I have little tolerance for fundamentalists – and I'm now willing to admit that might stem from a little bit of jealousy. Fundamentalists know exactly what they are here for – they have a pretty solid understanding of their purpose, and the purpose of life and existence in general. Sure, I may think that understanding is based on nonsense, bad science, and a certain amount of fear of the unknown, but that makes no difference to them. Their purpose is to establish a relationship with God, maintain that relationship, increase their intimacy with their God, and then die and meet their God. Life couldn't be simpler.

The rest of us, we have to wade through all this incredible magnitude of information and belief, culture and science, and somehow distill from this a working world-view – something that gets us through the long days and the cold nights. It is no small task.

When Sex Ruled the World


When I was younger I used to think the world ran on sex. I thought everything, boiled down to its essence, was based on people trying to get with one another. Not in order to pro-create, because I've never been interested in that, but simply for the sheer, ecstatic act (or acts) of sexuality. A businessman works his way up the ladder so he can make more money, buy nicer things, woo a beautiful woman, and have sex with her. A politician goes through the rigmarole of the campaign, puts their life out their for everyone to see, and attains a position of power so they can attract beautiful women and have sex with them. Everything, in my mind from the age of about 13 through 30, revolved around sex and sexuality. That's how I thought (think), and so I assumed that's how everyone else did too.

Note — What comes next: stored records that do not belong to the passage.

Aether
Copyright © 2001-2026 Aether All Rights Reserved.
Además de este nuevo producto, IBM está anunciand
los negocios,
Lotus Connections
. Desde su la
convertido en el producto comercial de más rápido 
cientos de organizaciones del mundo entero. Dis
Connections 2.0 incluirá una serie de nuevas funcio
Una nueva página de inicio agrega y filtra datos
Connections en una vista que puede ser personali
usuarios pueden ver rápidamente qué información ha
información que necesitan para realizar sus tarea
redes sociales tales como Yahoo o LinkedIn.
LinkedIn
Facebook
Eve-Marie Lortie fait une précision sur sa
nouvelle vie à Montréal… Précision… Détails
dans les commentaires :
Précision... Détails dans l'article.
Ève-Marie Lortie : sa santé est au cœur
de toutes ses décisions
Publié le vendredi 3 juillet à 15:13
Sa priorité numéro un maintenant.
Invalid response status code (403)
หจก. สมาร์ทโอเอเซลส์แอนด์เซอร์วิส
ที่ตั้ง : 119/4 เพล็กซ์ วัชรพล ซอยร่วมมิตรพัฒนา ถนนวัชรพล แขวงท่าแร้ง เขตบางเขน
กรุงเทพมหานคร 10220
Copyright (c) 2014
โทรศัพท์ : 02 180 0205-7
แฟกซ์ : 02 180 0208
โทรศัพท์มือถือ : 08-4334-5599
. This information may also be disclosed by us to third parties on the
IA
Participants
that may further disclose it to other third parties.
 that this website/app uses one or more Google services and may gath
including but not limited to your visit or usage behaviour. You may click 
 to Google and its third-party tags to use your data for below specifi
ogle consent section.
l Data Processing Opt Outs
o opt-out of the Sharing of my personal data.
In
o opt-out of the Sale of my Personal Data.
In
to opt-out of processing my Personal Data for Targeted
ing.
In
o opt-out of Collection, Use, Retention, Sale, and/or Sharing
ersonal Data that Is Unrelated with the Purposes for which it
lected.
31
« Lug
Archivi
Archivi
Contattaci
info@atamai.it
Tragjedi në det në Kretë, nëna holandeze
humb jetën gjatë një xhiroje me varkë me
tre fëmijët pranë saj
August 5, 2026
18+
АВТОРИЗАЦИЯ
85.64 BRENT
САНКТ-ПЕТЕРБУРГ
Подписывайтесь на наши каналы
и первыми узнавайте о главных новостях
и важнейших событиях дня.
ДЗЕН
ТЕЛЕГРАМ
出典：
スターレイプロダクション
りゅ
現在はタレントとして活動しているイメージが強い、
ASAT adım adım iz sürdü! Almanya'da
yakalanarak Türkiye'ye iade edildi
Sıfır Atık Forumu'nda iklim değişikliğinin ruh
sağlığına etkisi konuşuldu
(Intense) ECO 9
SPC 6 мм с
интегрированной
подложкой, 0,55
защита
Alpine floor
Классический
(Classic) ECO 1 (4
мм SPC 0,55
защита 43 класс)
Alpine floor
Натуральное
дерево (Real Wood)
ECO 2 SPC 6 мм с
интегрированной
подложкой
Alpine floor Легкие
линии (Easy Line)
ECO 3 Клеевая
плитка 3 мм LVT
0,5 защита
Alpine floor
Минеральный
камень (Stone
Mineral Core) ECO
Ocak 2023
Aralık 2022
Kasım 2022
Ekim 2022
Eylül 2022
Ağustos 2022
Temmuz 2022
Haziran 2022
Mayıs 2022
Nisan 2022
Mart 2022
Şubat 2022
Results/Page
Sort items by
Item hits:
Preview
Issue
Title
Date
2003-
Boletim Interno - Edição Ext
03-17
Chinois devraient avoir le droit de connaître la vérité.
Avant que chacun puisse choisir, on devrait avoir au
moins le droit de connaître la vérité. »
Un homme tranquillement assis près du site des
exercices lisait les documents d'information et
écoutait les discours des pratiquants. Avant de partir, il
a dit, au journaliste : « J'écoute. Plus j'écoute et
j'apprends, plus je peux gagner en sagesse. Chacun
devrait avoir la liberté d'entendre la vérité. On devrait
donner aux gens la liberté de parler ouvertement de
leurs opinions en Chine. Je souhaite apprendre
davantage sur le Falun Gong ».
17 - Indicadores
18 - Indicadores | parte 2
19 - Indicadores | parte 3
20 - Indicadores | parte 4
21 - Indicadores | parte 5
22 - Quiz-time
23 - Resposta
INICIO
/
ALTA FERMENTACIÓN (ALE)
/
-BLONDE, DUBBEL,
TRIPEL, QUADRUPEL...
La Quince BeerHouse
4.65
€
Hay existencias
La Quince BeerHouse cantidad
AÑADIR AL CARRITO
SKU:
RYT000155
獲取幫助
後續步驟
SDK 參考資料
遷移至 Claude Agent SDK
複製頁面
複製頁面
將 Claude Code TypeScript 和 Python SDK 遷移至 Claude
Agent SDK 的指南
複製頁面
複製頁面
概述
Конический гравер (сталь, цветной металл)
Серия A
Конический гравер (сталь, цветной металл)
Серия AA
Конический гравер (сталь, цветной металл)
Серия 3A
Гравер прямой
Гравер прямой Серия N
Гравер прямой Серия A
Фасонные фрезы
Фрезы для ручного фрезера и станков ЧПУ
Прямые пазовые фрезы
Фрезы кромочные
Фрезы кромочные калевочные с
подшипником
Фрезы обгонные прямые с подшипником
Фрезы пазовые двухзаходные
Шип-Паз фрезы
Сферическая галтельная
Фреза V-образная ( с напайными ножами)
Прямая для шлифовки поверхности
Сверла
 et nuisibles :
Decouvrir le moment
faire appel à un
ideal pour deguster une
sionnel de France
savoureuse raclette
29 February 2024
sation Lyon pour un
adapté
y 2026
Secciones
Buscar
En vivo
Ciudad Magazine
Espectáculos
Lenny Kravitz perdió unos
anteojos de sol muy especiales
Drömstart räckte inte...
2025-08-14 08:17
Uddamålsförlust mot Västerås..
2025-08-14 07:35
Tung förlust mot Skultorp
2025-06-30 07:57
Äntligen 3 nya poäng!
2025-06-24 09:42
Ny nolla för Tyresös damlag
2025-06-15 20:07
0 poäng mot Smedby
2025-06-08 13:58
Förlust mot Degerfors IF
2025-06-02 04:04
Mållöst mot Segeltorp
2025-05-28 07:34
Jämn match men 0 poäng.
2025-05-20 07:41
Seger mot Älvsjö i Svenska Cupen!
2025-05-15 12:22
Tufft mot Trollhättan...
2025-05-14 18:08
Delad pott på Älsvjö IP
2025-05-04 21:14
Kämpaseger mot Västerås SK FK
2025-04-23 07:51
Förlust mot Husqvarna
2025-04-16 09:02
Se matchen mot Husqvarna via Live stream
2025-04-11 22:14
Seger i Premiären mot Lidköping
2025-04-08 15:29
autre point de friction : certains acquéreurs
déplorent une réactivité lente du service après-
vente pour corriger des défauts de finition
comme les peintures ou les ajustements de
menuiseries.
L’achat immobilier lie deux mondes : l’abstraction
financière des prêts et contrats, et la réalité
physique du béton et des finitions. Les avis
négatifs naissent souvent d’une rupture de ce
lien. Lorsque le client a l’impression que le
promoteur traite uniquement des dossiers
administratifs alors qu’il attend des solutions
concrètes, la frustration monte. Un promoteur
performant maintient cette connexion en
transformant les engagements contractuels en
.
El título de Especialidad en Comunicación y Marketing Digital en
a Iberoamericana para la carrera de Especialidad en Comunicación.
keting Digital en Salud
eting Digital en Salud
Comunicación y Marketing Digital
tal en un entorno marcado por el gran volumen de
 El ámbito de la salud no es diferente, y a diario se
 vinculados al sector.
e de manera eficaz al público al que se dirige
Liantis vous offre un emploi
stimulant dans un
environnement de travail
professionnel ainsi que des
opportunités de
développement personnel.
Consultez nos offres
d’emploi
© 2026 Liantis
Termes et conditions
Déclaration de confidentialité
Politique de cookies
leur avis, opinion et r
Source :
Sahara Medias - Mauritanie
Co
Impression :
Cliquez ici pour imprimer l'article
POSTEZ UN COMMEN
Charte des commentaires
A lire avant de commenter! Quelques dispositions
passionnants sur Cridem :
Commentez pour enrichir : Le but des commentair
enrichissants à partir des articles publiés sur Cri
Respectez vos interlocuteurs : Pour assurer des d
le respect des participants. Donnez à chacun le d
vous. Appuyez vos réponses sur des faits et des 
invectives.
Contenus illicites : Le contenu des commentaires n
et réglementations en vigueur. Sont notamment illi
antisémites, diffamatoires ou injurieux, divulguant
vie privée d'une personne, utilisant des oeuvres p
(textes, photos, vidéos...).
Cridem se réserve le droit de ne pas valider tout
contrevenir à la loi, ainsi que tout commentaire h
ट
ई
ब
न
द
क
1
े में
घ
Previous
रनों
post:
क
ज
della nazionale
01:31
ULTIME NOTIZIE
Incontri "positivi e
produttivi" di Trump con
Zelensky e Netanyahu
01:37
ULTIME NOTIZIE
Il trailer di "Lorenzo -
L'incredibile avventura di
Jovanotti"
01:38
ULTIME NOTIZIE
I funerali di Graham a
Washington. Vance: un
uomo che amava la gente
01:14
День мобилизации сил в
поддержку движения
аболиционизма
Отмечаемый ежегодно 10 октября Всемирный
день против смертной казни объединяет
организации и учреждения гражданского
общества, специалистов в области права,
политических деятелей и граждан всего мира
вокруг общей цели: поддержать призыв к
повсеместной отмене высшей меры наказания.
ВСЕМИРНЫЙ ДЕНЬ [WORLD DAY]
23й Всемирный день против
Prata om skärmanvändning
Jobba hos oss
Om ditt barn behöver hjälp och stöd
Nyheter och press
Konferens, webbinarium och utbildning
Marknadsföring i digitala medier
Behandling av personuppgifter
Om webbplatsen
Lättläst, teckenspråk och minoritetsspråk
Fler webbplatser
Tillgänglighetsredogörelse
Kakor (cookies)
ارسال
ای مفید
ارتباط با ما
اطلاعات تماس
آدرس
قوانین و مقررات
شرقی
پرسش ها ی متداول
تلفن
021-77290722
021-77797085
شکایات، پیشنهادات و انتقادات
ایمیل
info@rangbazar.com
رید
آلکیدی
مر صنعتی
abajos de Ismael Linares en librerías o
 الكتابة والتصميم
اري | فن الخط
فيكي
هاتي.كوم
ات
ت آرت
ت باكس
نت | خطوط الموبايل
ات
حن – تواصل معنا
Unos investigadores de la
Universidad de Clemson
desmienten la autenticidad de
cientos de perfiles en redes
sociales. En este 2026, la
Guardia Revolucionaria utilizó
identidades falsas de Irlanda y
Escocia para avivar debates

I see now that my world-view was completely egocentric, and that people are motivated by all kinds of emotions other than just screwing. I understand that empirically, intellectually, but it still doesn't make sense to me on an emotional level. Why would people really want all the hassles that go along with attaining power if it weren't for all the hot sex? It breaks down though, because, while I'd like to think Presidents and Senators are orgying it up every night in some dirty D.C. hotels, another part of me, my brain I guess, knows this is entirely improbable at best. No, it seems these people actually want power for the sake of power. It seems that the businessman may actually want money for the sake of having money. Because really, even high-class prostitutes don't require billionaire clients... or do they? The paranoid part of my brain, it swells sometimes. I can't imagine the brain is a static organ – blood pumps to it and certain parts swell and contract. Maybe there are billion dollar orgies somewhere and shipping magnates are making it with powerful Senators. Maybe the world really does run on sex. No, stop it! Stop it... what was I talking about?

We're not all the same. Hell, none of us are the same. None of us share the precise motivation, purpose, or identity. Space separates and defines us.

Fussy Monkeys

I hear they are raising the fees at the schools again, and that students and professors are striking on college campuses across the state. What fussy monkeys we are – with our shiny speeding cars and our Wal-Mart superstores. A colleague of mine told me that, in spite of the genocide that nearly extincted them, the Native Americans have never had it so good. I guess he meant the trappings of modern convenience. My head swam a little. People lived for tens of thousands of years a certain way, with an ingrained understanding of the world around them, with a purpose that was so sublimely woven into their way of life that they were not apart from the world around them. There was no schism. Now they have cars and bills and casinos. I am confused – this is better?